─── FRAGMENTO SELECCIONADO

Desde los tiempos de la maldita policía hubo infinitas historias individuales y colectivas que dejaron expuesta a la secta del gatillo alegre pero también logia de los dedos en la lata. Pero pocas han estallado en la cara misma del poder político y su brazo policial como la que generó una masacre de la infancia esta semana, en San Miguel del Monte. Y que vuelven a depositar los ojos –con toda la desconfianza imprescindible y la certeza acuciante- sobre las prácticas represivas. Aquellas destinadas a frenar luchas y rebeldías sociales pero también –como ocurrió en Monte- en una movida de dominó nacida en la violencia como “emergente de la promoción estatal”. Tal como definió la Comisión por la Memoria.
Una masacre que cayó como un meteorito y estalló en los rostros mismos de la sociedad de un pequeño pueblo asentado a la vera de la ruta 3 y de una laguna. Uno de esos lugares donde cada quien se conoce porque apenas supera los 20.000 habitantes.
Un capitán y un oficial (no dos perejiles circunstanciales) a bordo de un patrullero persiguieron, dispararon con balas de plomo (y hasta el propio procurador Conte Grand salió a confirmarlo), buscaron desviar la atención (junto al subcomisario ahora en la mira) y utilizaron –con algunas de las familias- el clásico para qué tenés tantos hijos si no sabés cuidar a uno solo. En una persecución que terminó hundiendo a un manojo de infancia, con los nombres de Danilo Sansone, Camila López y Gonzalo Domínguez, de 13 y 14 años, y de Aníbal Suárez, de 22, en un camión estacionado y en los brazos oscuros de la muerte. Y tiene a Rocío Guagliarello, también de 13, pugnando por vivir.

──────

Continúe el texto sobre la masacre de San Miguel del Monte a partir de su última oración, que aparece arriba.

─── DATOS DEL EJERCICIO

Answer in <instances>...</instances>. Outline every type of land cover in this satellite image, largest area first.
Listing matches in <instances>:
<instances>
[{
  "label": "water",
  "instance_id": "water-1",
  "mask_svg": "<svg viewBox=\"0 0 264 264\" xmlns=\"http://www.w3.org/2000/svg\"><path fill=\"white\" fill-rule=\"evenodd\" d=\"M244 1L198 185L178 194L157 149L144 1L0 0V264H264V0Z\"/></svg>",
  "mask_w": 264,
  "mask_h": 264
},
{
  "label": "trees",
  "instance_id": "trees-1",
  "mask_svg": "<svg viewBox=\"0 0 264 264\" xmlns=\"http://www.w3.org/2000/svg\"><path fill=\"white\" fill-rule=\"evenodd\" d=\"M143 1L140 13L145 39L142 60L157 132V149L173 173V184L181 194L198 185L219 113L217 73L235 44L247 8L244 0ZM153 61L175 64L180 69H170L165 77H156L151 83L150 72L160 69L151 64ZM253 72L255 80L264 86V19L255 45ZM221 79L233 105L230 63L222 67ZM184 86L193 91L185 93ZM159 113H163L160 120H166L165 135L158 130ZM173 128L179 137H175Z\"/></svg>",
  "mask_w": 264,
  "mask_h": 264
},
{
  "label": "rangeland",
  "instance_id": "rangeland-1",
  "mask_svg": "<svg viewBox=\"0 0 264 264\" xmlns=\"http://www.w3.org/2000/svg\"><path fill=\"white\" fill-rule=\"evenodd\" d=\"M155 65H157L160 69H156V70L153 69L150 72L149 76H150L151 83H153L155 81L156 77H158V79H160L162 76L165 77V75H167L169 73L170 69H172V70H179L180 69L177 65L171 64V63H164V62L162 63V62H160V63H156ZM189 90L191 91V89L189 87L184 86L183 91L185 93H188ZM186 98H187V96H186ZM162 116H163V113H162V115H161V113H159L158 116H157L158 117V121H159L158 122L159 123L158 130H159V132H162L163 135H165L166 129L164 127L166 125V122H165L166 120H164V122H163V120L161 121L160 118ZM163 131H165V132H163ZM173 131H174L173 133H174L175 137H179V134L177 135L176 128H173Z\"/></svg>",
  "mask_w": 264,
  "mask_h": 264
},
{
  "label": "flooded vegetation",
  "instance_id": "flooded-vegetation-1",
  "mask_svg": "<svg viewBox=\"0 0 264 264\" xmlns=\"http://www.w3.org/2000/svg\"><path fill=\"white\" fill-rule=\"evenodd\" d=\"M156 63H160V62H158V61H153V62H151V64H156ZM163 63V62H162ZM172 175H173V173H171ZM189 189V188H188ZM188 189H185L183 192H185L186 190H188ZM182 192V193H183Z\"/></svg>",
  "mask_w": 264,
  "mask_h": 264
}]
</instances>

──────

# RESULTADO A CONTINUACIÓN:
Cinco nombres que quedan grabados como el dedo acusador hacia una rutina de fuego de los robocops estatales, como vehículos obedientes de las rutinas sociales asignadas, pero que dejan al desnudo al poder político en sus prácticas más ancestrales. Que se remontan a la misma creación de las estructuras securitarias.
Esa maldita policía expuesta y denostada de los tiempos de Duhalde sigue en pie: a veces con más furor mediático; otras, más opacada por la pertenencia social de las víctimas. Como en las masacres de comisarías o en los “alto o disparo”. En los años transcurridos hubo otras infinitas historias que también –como ahora en la voz de Cristian Ritondo- fueron definidas como aquellas en las que se “caerá con todo el peso de la ley” o “se irá hasta las últimas consecuencias”.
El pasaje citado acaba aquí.